### Passage for review
The central relationship at Rangers remains between Charles Green and Ally McCoist.

The chief executive and the manager are about to embark on a restructuring process that is designed to establish the foundations of the football operation. That includes scouting and youth development, as well as player recruitment, and neither individual would have wanted to begin this stage of the club's revival amid a period of turmoil. Yet Rangers now have other problems to overcome.

Green and McCoist continue to be on working terms, but the manager was irked last Sunday by Green's remarks about this being the worst-ever Rangers team. The two men need to remain onside with each other since both have ambitions that require the club to return to the top flight in a strong and healthy position, on and off the pitch.

In recent months, a section of the Ibrox support have grumbled about the team's performances, which was reflected in doubts about McCoist, who is in his second season as a manager. He is steeped enough in the culture of Rangers to understand the stark demands that come with the position – some supporters were quick to criticise Walter Smith during his two successful managerial spells – and he also knows that results change everything. But the focus has shifted on to Green.

There is no power struggle between the two, but Green has endured a difficult few days. That, in turn, strengthens McCoist's position. The manager will soon be seeking the resources he wants to ensure that the football operation is extensively, and sustainably, rebuilt, with a physio, a chief scout and a youth team coach needing to be replaced from departures in recent weeks alone.

### Recorded information
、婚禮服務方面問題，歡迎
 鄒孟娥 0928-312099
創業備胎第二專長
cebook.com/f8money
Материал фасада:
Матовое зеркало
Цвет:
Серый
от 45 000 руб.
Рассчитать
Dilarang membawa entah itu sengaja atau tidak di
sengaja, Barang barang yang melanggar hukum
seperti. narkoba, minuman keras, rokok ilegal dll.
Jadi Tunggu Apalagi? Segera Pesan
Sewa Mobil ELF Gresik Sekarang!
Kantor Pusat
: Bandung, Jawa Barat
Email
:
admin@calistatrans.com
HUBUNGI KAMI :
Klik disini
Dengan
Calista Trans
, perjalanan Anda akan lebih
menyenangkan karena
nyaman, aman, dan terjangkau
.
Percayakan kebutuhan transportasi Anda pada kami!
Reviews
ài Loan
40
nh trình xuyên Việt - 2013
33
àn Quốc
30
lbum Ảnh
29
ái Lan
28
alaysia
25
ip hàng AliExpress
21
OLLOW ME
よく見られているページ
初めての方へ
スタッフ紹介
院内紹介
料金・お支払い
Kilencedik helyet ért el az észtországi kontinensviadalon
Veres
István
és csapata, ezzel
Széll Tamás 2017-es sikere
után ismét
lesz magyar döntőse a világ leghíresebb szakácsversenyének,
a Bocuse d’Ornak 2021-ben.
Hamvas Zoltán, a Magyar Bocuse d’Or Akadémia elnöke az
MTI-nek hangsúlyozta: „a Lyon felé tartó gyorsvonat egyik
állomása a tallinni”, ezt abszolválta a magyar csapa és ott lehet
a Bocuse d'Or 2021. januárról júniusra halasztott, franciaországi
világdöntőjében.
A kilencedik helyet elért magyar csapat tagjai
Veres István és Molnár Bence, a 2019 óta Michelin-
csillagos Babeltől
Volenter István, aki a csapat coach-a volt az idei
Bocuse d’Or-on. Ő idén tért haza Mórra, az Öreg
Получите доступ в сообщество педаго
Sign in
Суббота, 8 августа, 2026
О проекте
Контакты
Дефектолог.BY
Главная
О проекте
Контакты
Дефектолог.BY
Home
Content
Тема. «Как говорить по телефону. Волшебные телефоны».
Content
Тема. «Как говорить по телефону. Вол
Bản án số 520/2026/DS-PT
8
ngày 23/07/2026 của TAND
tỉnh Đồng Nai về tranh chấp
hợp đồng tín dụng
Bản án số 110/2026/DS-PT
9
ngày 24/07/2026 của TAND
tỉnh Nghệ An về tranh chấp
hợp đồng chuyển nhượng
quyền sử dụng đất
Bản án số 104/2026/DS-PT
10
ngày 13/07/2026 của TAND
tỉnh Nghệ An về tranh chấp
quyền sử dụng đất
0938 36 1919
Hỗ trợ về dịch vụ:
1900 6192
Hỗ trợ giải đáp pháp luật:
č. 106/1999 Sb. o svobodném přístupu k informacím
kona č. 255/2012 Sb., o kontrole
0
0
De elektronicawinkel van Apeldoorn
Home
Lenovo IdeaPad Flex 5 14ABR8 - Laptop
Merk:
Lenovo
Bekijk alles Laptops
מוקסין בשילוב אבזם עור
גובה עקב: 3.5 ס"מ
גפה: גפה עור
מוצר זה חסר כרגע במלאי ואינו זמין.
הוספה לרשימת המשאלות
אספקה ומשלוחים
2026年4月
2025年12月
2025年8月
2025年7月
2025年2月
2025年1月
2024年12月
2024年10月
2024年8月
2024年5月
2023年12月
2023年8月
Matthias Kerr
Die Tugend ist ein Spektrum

### Parts of the exercise
A: Write out everything in the Rangers article from "The central relationship" down to "problems to overcome.".
B: Answer these questions from the Rangers article:
(i) What position does Charles Green hold at the club?
(ii) Which season as a manager is Ally McCoist in?
(iii) Which three roles must be filled after departures in recent weeks?
C: Carry on the article about Charles Green and Ally McCoist at Rangers from the point where it stops.
The data has no connection to the Rangers article.

### Exercise responses
A:
The central relationship at Rangers remains between Charles Green and Ally McCoist.

The chief executive and the manager are about to embark on a restructuring process that is designed to establish the foundations of the football operation. That includes scouting and youth development, as well as player recruitment, and neither individual would have wanted to begin this stage of the club's revival amid a period of turmoil. Yet Rangers now have other problems to overcome.

B:
(i) Chief executive.
(ii) His second season.
(iii) A physio, a chief scout and a youth team coach.

C:
The allegations made by Craig Whyte last week were troublesome for Rangers, despite the former owner's lack of credibility. His own takeover of the club is currently under investigation by the police and by the liquidators of Rangers Football Club plc, the accountancy firm BDO, while a judge last year described Whyte's evidence during a trial as "wholly unreliable". If Whyte had a viable legal claim to make against Green and the consortium that bought the business and assets of the club last summer, he would have sought recourse in the courts before now, almost 12 months on from that purchase. Instead, his only leverage is insinuation.

Nonetheless, the mere suggestion of links between Whyte and Green, then the revelation that just more than £137,000 was paid by Whyte into an account held by the mother of Imran Ahmad, Rangers' commercial director and an original member of the consortium, are damaging, even if the money was never used and Whyte refused to accept its return. The former owner is such a toxic figure that his presence alone creates instability. There is no question that he is not involved in Rangers now, or that any potential buyer seeking a Company Voluntary Arrangement to bring Rangers Football Club plc out of administration last year had to strike a deal with Whyte, the majority shareholder. But supporters have grown cynical, and weary, in the past 18 months, and they demand full transparency, at least on business matters.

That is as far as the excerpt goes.